La forêt sauvage de Romainville bientôt transformée en « île de loisirs » ?
La forêt sauvage de Romainville bientôt transformée en « île de loisirs » ?
Par Lucien Jedwab
Les anciennes carrières de gypse de Romainville ont été colonisées pendant des décennies par la végétation et une faune qui s’y est abritée. Ce fragile espace de biodiversité unique à 2 kilomètres de Paris est aujourd’hui menacé
La tour hertzienne TDF de Romainville, conçue par l’architecte Claude Vasconi (1984). / L. JEDWAB/« LE MONDE »
Si le nom de Romainville est associé au fort (situé... sur la commune des Lilas) construit par Adolphe Thiers dans les années 1840, il l’est aussi à la tour hertzienne TDF de l’architecte Claude Vasconi, érigée en 1984, et qui domine de ses 141 mètres le paysage urbanisé environnant. Un paysage à l’étonnant relief, occupé sur une partie importante de sa surface (près d’une trentaine d’hectares) par une forêt. Une forêt... sauvage, dite de la corniche des Forts, qui a poussé là pendant des décennies, à l’abri de clôtures en interdisant l’accès.
Un des panneaux interdisant l’accès à la forêt de la corniche des Forts, à Romainville. / L. JEDWAB/« LE MONDE »
La raison de cet oubli des promoteurs et des urbanistes ? L’existence d’anciennes carrières de gypse, employé pour la fabrication du plâtre, extrait à ciel ouvert et dans d’immenses cavités du sous-sol. Utilisé de longue date, le site a connu un important développement après l’acquisition de la propriété du marquis de Noailles, dans les années 1830, par une société d’exploitation. Jusqu’à son abandon, après son épuisement, dans les années 1950. La fermeture de ses accès, pour des raisons de sécurité – des effondrements sont toujours possibles –, a ainsi eu pour conséquence sa colonisation par une végétation luxuriante et par une faune nombreuse et variée d’insectes, d’oiseaux et de mammifères.
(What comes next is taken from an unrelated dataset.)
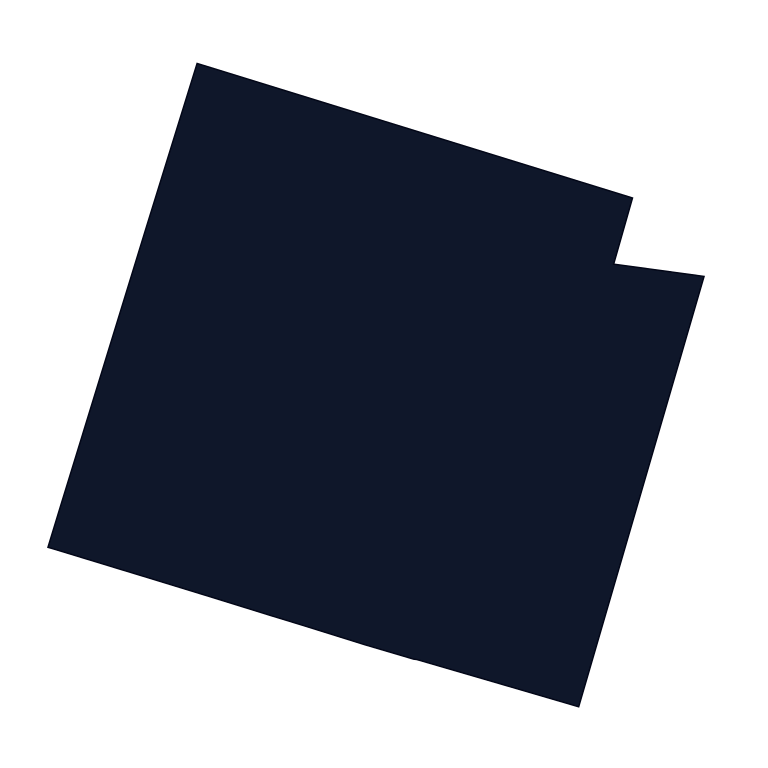 Collin, Texas, United States of America, rotated 16°
{"feature_id": "52423323B10774992912194", "entity_name": "Collin", "entity_type": "district", "adm_level": 2, "iso_a3": "USA", "parent_name": "United States of America", "parent_adm1": "Texas", "projection": "mercator", "projection_center": [-96.632, 33.194], "detail": "fine", "context": "isolated", "style": "filled", "palette": "ink", "viewbox_px": 768, "rotation_deg": 16, "n_neighbors": 0, "source": "geoboundaries", "source_scale": "gbopen_adm2", "svg_char_len": 458}
<svg xmlns="http://www.w3.org/2000/svg" viewBox="0 0 768 768"><g transform="rotate(16 384 384)"><path d="M660.1,640.6L662.0,192.4L571.7,205.5L571.6,136.7L116.0,127.4L112.3,300.5L111.3,353.1L108.2,514.0L108.2,515.1L106.8,587.2L106.0,633.6L111.1,633.6L147.2,634.2L182.9,634.8L183.0,634.8L202.9,635.1L269.7,636.3L339.7,637.8L369.7,638.3L437.5,639.9L488.4,640.3L491.4,639.8L585.6,640.2L660.1,640.6Z" fill="#0f172a" stroke="#020617" stroke-width="1.5"/></g></svg>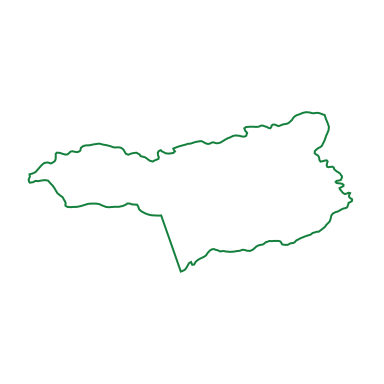 the district of São Domingos do Capim, Pará, Brazil, rotated 71°
{"feature_id": "56859067B64109293374612", "entity_name": "São Domingos do Capim", "entity_type": "district", "adm_level": 2, "iso_a3": "BRA", "parent_name": "Brazil", "parent_adm1": "Pará", "projection": "equal_earth", "projection_center": [-47.789, -1.928], "detail": "fine", "context": "isolated", "style": "outline", "palette": "green", "viewbox_px": 384, "rotation_deg": 71, "n_neighbors": 0, "source": "geoboundaries", "source_scale": "gbopen_adm2", "svg_char_len": 4611}
<svg xmlns="http://www.w3.org/2000/svg" viewBox="0 0 384 384"><g transform="rotate(71 192 192)"><path d="M263.6,228.5L263.5,226.5L263.4,224.8L262.8,223.3L261.9,222.1L261.0,221.0L260.0,219.9L258.3,217.9L257.9,215.7L259.5,215.6L260.9,215.5L261.3,213.6L259.3,211.4L258.2,208.8L257.6,205.7L257.4,203.6L257.0,200.8L256.4,199.2L254.7,197.0L253.1,194.0L252.7,191.7L253.1,189.9L254.2,188.6L255.8,186.2L256.9,185.3L257.6,184.1L257.7,182.6L258.2,181.1L259.0,179.9L259.6,178.6L260.3,177.0L261.0,175.5L262.0,171.9L262.4,169.2L263.1,166.2L263.1,162.8L264.1,160.9L265.4,159.2L266.6,156.4L266.4,153.8L266.0,152.3L264.5,148.9L264.1,146.0L264.7,142.2L264.2,140.2L263.5,138.7L263.6,137.0L263.5,134.8L264.4,132.7L265.0,130.3L265.8,128.0L266.5,125.9L267.7,124.4L270.9,123.8L272.2,121.5L272.6,120.1L273.1,118.8L272.9,117.3L272.6,115.8L273.2,112.5L272.8,111.0L271.7,109.1L271.5,106.8L271.0,104.2L271.0,102.7L270.8,100.2L270.8,98.4L270.8,96.6L270.9,95.1L270.9,93.6L270.0,91.3L270.2,88.8L270.2,87.0L270.8,85.3L269.6,81.3L268.2,77.5L266.8,75.7L264.8,71.6L262.8,69.8L261.5,69.1L259.5,67.8L258.2,65.8L257.8,63.3L257.9,60.2L257.1,56.1L256.9,54.4L257.2,52.1L257.0,50.3L254.5,48.2L253.2,47.5L253.1,45.6L252.5,43.6L251.0,43.0L249.0,44.6L247.5,45.1L245.8,44.2L244.5,42.9L243.6,44.3L243.9,46.0L243.7,48.1L242.6,49.1L241.5,49.8L240.1,50.3L238.8,50.7L237.8,51.2L236.4,51.3L236.0,49.1L235.7,46.9L234.5,46.4L233.2,47.3L232.0,49.3L231.3,51.0L230.5,52.4L229.2,52.9L228.6,51.6L228.9,49.8L229.1,47.5L228.1,46.4L226.9,45.4L225.8,45.1L224.6,45.6L222.7,46.0L221.2,47.1L219.7,48.4L218.3,49.3L217.2,49.9L216.1,50.2L215.0,50.0L213.8,51.0L213.3,53.0L212.9,55.1L212.1,56.0L210.3,55.9L208.6,54.8L207.2,53.8L206.0,54.3L205.5,55.9L205.5,58.0L205.1,60.6L203.3,61.1L201.4,60.7L199.6,60.7L198.1,61.3L196.6,62.7L195.2,63.4L193.4,62.6L192.6,61.2L191.6,58.4L191.3,55.9L190.5,53.9L189.0,52.6L187.5,50.9L185.8,49.4L183.9,47.9L182.1,46.5L180.5,44.9L177.9,42.7L174.9,41.3L170.7,41.3L166.4,41.6L162.3,41.5L161.6,42.7L160.1,44.4L158.8,46.1L157.8,48.1L157.4,50.2L157.0,51.9L156.3,53.2L155.2,54.7L153.7,58.0L153.3,61.1L153.4,63.7L153.5,66.1L153.5,68.3L154.2,70.9L155.4,72.8L156.4,73.9L157.2,75.8L157.8,77.1L158.3,78.9L158.3,80.4L157.7,84.1L157.9,87.5L157.7,89.1L155.7,91.1L155.0,92.3L154.6,93.8L155.2,95.2L156.2,95.7L157.2,97.1L156.7,98.4L155.6,99.4L154.7,100.2L153.9,101.4L152.9,102.6L152.0,104.0L151.7,105.5L152.0,107.5L151.3,110.4L150.4,112.3L149.2,115.9L148.6,118.1L148.2,119.7L148.8,121.8L151.5,121.7L152.9,121.1L154.1,120.6L155.4,121.7L156.5,122.4L156.7,124.0L156.3,125.7L155.2,127.6L154.1,129.2L153.6,130.5L152.8,132.1L152.5,133.7L152.4,135.2L152.8,138.6L152.8,140.5L153.1,142.4L154.1,147.1L154.5,148.9L154.4,150.8L154.1,152.4L153.4,153.8L152.5,154.9L151.8,156.0L151.8,158.0L152.1,159.5L151.8,161.1L150.9,162.7L149.9,163.7L148.7,164.8L147.8,165.6L146.9,166.6L146.3,169.6L146.0,171.3L145.8,173.2L145.8,176.7L145.7,178.2L145.1,180.0L145.1,182.5L144.8,186.7L144.6,190.3L144.8,195.5L146.1,195.5L148.1,194.9L149.0,197.1L148.5,199.8L148.1,201.5L146.8,204.4L145.2,205.8L143.4,207.5L142.3,207.9L142.4,209.8L143.6,211.5L145.3,212.0L146.6,212.2L148.2,212.0L149.8,213.0L150.0,217.0L150.4,219.2L148.7,221.7L146.9,223.0L145.2,224.1L143.6,225.4L142.9,226.6L141.3,228.9L139.5,229.3L136.8,231.7L136.2,234.2L135.9,236.7L136.0,240.1L134.4,242.0L133.3,242.3L131.1,242.7L129.2,243.2L127.3,244.5L126.0,246.4L125.4,248.4L124.5,251.2L121.7,254.8L119.9,257.6L118.7,259.8L118.0,261.0L117.2,262.2L116.1,263.8L115.7,265.6L115.2,268.2L114.8,270.6L114.5,273.5L113.9,275.5L113.4,277.1L113.1,279.7L114.1,282.7L115.5,283.5L116.6,284.3L117.0,286.0L116.9,287.7L115.5,290.3L114.5,291.9L114.3,293.8L115.3,295.8L115.9,297.4L115.5,299.2L114.8,300.5L113.8,301.9L112.8,303.1L111.8,304.6L110.8,306.9L111.5,308.4L113.6,309.1L116.1,310.0L117.8,311.2L118.4,312.5L118.9,314.5L119.0,316.3L117.6,318.0L116.9,319.4L116.5,322.1L117.1,324.2L118.4,326.8L122.2,333.4L122.6,336.3L122.4,339.9L124.6,340.2L126.9,342.3L128.9,342.7L130.4,342.3L131.0,339.0L130.5,336.4L131.6,334.1L132.2,330.2L132.9,327.1L134.4,324.4L138.0,322.9L140.3,321.8L143.2,320.9L149.2,319.7L151.7,318.2L153.7,316.8L154.8,316.0L157.5,315.6L159.7,315.1L161.6,315.1L162.6,315.8L163.8,316.1L165.5,314.7L166.8,311.8L167.5,309.0L168.5,306.1L169.1,302.0L169.4,294.0L170.3,290.6L171.6,286.8L173.1,283.8L175.5,281.3L178.0,278.3L179.3,275.7L180.8,270.0L182.2,265.9L182.7,261.8L182.4,258.8L181.8,256.9L182.8,254.3L183.9,253.3L185.4,249.9L186.1,248.1L188.1,247.6L191.2,247.6L193.6,246.3L196.7,243.5L198.0,242.0L199.3,240.3L200.7,238.1L202.3,234.2L203.6,230.9L204.1,228.8L234.1,228.6L235.3,228.6L263.6,228.5Z" fill="none" stroke="#15803d" stroke-width="2"/></g></svg>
Une forêt aux essences familières, mais pleine de mystère. / YANN MONEL
Conscients de son caractère exceptionnel, alors qu’un projet de « base de loisirs » somnolait dans les cartons de la région Ile-de-France, des riverains ont constitué une association, qui a alerté des paysagistes ou des scientifiques spécialistes du vivant. La concrétisation du projet, qui incluait un... « solarium », devait aussi – doit aussi – se traduire par des injections de béton, afin de consolider le sous-sol. Pour les botanistes ou ornithologues consultés, c’est l’ensemble des surfaces telles qu’elles sont aujourd’hui, avec une fréquentation humaine réduite et l’absence d’entretien, qui rend ce site unique, à 2 kilomètres de Paris.
L’objectif de l’artiste a su capter toute la poésie inquiétante qui se dégage de cet incroyable tapis végétal. / YANN MONEL
Pour les opposants au projet, il est encore temps de revoir la copie et d’éviter des erreurs irréparables. Ils rappellent que, en matière de biodiversité, détruire une partie d’un ensemble arboré n’est pas compensable par des replantations aseptisées. Que des espèces d’oiseaux protégées ou communes (qui disparaissent à une large échelle de nos paysages) ont besoin d’abris naturels, d’insectes et de plantes en symbiose pour se nourrir. Et que des cheminements sans danger peuvent être conçus pour l’observation discrète de la vie végétale et animale, sans qu’il soit nécessaire de répondre aux normes de circulation et d’accès des aires d’autoroute...
Des lianes au bord d’un chemin emprunté par de rares promeneurs aventureux. / YANN MONEL
Pour le naturaliste Georges Feterman, qui anime l’association A.R.B.R.E.S., « la priorité, y compris pour le bien-être des riverains, est de conserver un tel espace où la nature a repris ses droits », quand bien même il demeurerait inaccessible aux promeneurs. Le paysagiste Gilles Clément, créateur du concept de tiers paysage, et les signataires de la tribune publiée par Libération en juillet 2018 rappellent que la forêt de Romainville, « ce “poumon vert” de la Seine-Saint-Denis, est un écosystème précieux qu’il faut préserver ». Sauront-ils se faire entendre du conseil régional, alors qu’une première phase de travaux est déjà engagée ?
L’une des animatrices de l’association Les Amis de la corniche des Forts, Julie Lefebvre, veut le croire. Et de rappeler l’exemple de l’empereur Charles Quint lui-même, qui aurait asséné aux chanoines qui transformèrent, pourtant à son instigation, une partie de la Grande Mosquée de Cordoue en église : « Si j’avais su ce qu’il y avait ici, je n’aurais jamais osé [y] toucher. Vous avez détruit ce que l’on ne voyait nulle part pour construire ce que l’on voit partout. » Une sagesse hélas tardive.